[Transcribed page contents]
++++++++

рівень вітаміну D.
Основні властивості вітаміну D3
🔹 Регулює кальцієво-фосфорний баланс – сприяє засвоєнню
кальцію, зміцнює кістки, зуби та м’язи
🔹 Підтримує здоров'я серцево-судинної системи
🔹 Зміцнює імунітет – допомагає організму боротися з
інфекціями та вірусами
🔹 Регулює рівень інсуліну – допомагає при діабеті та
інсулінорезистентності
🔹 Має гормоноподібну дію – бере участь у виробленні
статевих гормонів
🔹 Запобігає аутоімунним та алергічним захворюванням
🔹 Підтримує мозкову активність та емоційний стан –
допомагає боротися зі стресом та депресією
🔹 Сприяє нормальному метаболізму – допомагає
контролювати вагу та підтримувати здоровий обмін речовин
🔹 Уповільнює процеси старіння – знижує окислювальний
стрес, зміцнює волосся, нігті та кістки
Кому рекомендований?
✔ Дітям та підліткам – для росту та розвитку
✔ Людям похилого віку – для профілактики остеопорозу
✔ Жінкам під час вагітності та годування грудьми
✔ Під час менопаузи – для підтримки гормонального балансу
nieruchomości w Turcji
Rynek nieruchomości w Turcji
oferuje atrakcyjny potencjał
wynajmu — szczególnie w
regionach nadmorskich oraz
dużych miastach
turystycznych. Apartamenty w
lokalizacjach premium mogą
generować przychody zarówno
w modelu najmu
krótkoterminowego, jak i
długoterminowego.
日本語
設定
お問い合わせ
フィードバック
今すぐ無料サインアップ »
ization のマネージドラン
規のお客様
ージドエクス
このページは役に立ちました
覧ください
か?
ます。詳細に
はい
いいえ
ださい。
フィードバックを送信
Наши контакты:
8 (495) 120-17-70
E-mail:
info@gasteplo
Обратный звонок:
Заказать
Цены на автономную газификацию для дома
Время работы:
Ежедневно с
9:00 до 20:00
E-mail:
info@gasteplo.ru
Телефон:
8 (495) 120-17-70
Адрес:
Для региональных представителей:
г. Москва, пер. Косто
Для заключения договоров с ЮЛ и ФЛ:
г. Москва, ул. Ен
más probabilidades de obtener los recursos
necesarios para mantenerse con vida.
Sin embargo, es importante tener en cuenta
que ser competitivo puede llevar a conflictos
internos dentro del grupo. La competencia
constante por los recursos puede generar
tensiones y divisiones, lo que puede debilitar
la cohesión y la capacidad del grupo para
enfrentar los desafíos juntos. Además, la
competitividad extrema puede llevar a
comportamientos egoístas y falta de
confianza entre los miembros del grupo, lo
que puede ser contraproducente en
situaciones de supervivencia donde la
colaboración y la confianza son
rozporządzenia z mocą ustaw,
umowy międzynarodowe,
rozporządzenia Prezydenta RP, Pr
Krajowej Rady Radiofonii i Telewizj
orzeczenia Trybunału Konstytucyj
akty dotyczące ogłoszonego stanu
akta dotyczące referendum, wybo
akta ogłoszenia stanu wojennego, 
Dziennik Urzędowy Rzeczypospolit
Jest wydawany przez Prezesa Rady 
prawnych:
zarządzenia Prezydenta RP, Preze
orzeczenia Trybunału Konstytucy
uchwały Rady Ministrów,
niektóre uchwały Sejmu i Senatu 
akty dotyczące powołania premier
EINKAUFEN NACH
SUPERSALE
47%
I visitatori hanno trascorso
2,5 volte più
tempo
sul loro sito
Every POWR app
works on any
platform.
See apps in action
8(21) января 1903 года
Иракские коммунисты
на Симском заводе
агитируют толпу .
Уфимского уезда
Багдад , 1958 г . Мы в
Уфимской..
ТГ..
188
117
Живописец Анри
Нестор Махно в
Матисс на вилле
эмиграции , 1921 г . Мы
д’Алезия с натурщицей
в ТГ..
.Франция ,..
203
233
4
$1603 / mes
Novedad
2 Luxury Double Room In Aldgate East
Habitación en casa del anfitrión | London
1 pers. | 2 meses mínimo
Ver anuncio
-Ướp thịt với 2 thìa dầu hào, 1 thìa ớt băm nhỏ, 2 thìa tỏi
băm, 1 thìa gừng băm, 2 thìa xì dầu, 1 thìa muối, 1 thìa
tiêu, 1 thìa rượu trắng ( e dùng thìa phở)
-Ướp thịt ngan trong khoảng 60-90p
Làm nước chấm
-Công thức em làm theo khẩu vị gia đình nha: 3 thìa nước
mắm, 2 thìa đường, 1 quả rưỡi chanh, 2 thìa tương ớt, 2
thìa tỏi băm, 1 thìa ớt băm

++++++++

Rewrite the listing as a Markdown table with the columns No. and Line, numbering each row. Begin at the first line of the listing, stop after the line that contains "участь у виробленні", include both of those lines, and leave out any blank lines.

**EXERCISE OUTPUT**
| No. | Line |
|---|---|
| 1 | рівень вітаміну D. |
| 2 | Основні властивості вітаміну D3 |
| 3 | 🔹 Регулює кальцієво-фосфорний баланс – сприяє засвоєнню |
| 4 | кальцію, зміцнює кістки, зуби та м’язи |
| 5 | 🔹 Підтримує здоров'я серцево-судинної системи |
| 6 | 🔹 Зміцнює імунітет – допомагає організму боротися з |
| 7 | інфекціями та вірусами |
| 8 | 🔹 Регулює рівень інсуліну – допомагає при діабеті та |
| 9 | інсулінорезистентності |
| 10 | 🔹 Має гормоноподібну дію – бере участь у виробленні |